__Records provided__
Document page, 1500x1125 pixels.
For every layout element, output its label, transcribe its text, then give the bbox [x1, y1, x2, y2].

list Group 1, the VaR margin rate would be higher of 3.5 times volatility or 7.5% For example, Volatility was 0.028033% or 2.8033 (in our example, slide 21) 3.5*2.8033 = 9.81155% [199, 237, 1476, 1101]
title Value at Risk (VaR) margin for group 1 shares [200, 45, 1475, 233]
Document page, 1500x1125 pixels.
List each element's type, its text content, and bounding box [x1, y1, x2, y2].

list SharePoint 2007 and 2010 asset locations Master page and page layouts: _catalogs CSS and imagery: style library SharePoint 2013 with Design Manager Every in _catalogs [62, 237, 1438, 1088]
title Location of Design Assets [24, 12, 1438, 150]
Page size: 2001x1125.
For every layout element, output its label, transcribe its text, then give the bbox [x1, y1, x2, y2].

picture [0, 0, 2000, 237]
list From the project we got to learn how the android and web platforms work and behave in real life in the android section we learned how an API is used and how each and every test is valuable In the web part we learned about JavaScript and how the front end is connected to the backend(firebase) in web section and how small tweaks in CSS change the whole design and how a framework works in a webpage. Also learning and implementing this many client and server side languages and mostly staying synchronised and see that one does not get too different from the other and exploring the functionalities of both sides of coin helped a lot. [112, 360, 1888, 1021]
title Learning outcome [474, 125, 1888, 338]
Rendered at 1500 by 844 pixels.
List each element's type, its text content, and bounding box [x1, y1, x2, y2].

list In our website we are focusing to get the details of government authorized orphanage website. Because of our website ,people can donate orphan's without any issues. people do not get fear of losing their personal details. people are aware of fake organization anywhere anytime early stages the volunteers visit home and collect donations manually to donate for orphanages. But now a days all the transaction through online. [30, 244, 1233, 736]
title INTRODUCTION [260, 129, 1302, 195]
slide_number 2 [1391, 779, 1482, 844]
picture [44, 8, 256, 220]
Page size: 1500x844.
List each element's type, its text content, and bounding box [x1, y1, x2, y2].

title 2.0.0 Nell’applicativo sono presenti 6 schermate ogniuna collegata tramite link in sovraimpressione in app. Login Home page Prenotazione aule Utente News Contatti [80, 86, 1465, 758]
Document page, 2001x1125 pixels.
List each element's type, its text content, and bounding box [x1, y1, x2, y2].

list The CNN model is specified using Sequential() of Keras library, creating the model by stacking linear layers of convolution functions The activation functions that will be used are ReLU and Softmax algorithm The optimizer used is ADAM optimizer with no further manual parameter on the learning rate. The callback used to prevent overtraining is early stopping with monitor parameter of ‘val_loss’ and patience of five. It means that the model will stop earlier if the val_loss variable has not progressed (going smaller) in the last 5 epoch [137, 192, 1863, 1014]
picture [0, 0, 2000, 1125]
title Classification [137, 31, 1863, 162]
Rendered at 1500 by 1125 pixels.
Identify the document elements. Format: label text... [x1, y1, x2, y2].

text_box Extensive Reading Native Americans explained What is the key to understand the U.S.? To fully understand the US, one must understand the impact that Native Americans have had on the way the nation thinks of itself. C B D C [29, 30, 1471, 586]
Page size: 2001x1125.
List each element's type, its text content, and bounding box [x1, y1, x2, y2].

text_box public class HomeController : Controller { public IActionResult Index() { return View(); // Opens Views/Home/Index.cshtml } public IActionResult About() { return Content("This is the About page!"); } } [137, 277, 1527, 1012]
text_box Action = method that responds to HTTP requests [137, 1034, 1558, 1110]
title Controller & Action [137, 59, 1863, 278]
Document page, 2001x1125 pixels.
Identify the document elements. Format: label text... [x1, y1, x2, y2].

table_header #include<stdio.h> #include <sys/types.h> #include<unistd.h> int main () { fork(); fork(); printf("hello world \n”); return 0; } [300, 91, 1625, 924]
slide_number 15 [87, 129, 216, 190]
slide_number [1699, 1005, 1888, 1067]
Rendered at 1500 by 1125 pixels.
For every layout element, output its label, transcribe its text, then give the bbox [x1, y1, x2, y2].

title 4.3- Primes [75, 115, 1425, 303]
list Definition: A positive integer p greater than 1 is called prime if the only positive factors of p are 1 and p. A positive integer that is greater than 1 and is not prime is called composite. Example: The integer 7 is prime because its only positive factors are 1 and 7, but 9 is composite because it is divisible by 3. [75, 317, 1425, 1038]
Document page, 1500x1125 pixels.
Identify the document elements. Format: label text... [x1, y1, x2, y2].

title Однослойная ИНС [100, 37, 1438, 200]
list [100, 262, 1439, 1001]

__Instructions to follow__
A word-for-word copy of all the entries above is required.

__Exercise answer__
Document page, 1500x1125 pixels.
For every layout element, output its label, transcribe its text, then give the bbox [x1, y1, x2, y2].

list Group 1, the VaR margin rate would be higher of 3.5 times volatility or 7.5% For example, Volatility was 0.028033% or 2.8033 (in our example, slide 21) 3.5*2.8033 = 9.81155% [199, 237, 1476, 1101]
title Value at Risk (VaR) margin for group 1 shares [200, 45, 1475, 233]
Document page, 1500x1125 pixels.
List each element's type, its text content, and bounding box [x1, y1, x2, y2].

list SharePoint 2007 and 2010 asset locations Master page and page layouts: _catalogs CSS and imagery: style library SharePoint 2013 with Design Manager Every in _catalogs [62, 237, 1438, 1088]
title Location of Design Assets [24, 12, 1438, 150]
Page size: 2001x1125.
For every layout element, output its label, transcribe its text, then give the bbox [x1, y1, x2, y2].

picture [0, 0, 2000, 237]
list From the project we got to learn how the android and web platforms work and behave in real life in the android section we learned how an API is used and how each and every test is valuable In the web part we learned about JavaScript and how the front end is connected to the backend(firebase) in web section and how small tweaks in CSS change the whole design and how a framework works in a webpage. Also learning and implementing this many client and server side languages and mostly staying synchronised and see that one does not get too different from the other and exploring the functionalities of both sides of coin helped a lot. [112, 360, 1888, 1021]
title Learning outcome [474, 125, 1888, 338]
Rendered at 1500 by 844 pixels.
List each element's type, its text content, and bounding box [x1, y1, x2, y2].

list In our website we are focusing to get the details of government authorized orphanage website. Because of our website ,people can donate orphan's without any issues. people do not get fear of losing their personal details. people are aware of fake organization anywhere anytime early stages the volunteers visit home and collect donations manually to donate for orphanages. But now a days all the transaction through online. [30, 244, 1233, 736]
title INTRODUCTION [260, 129, 1302, 195]
slide_number 2 [1391, 779, 1482, 844]
picture [44, 8, 256, 220]
Page size: 1500x844.
List each element's type, its text content, and bounding box [x1, y1, x2, y2].

title 2.0.0 Nell’applicativo sono presenti 6 schermate ogniuna collegata tramite link in sovraimpressione in app. Login Home page Prenotazione aule Utente News Contatti [80, 86, 1465, 758]
Document page, 2001x1125 pixels.
List each element's type, its text content, and bounding box [x1, y1, x2, y2].

list The CNN model is specified using Sequential() of Keras library, creating the model by stacking linear layers of convolution functions The activation functions that will be used are ReLU and Softmax algorithm The optimizer used is ADAM optimizer with no further manual parameter on the learning rate. The callback used to prevent overtraining is early stopping with monitor parameter of ‘val_loss’ and patience of five. It means that the model will stop earlier if the val_loss variable has not progressed (going smaller) in the last 5 epoch [137, 192, 1863, 1014]
picture [0, 0, 2000, 1125]
title Classification [137, 31, 1863, 162]
Rendered at 1500 by 1125 pixels.
Identify the document elements. Format: label text... [x1, y1, x2, y2].

text_box Extensive Reading Native Americans explained What is the key to understand the U.S.? To fully understand the US, one must understand the impact that Native Americans have had on the way the nation thinks of itself. C B D C [29, 30, 1471, 586]
Page size: 2001x1125.
List each element's type, its text content, and bounding box [x1, y1, x2, y2].

text_box public class HomeController : Controller { public IActionResult Index() { return View(); // Opens Views/Home/Index.cshtml } public IActionResult About() { return Content("This is the About page!"); } } [137, 277, 1527, 1012]
text_box Action = method that responds to HTTP requests [137, 1034, 1558, 1110]
title Controller & Action [137, 59, 1863, 278]
Document page, 2001x1125 pixels.
Identify the document elements. Format: label text... [x1, y1, x2, y2].

table_header #include<stdio.h> #include <sys/types.h> #include<unistd.h> int main () { fork(); fork(); printf("hello world \n”); return 0; } [300, 91, 1625, 924]
slide_number 15 [87, 129, 216, 190]
slide_number [1699, 1005, 1888, 1067]
Rendered at 1500 by 1125 pixels.
For every layout element, output its label, transcribe its text, then give the bbox [x1, y1, x2, y2].

title 4.3- Primes [75, 115, 1425, 303]
list Definition: A positive integer p greater than 1 is called prime if the only positive factors of p are 1 and p. A positive integer that is greater than 1 and is not prime is called composite. Example: The integer 7 is prime because its only positive factors are 1 and 7, but 9 is composite because it is divisible by 3. [75, 317, 1425, 1038]
Document page, 1500x1125 pixels.
Identify the document elements. Format: label text... [x1, y1, x2, y2].

title Однослойная ИНС [100, 37, 1438, 200]
list [100, 262, 1439, 1001]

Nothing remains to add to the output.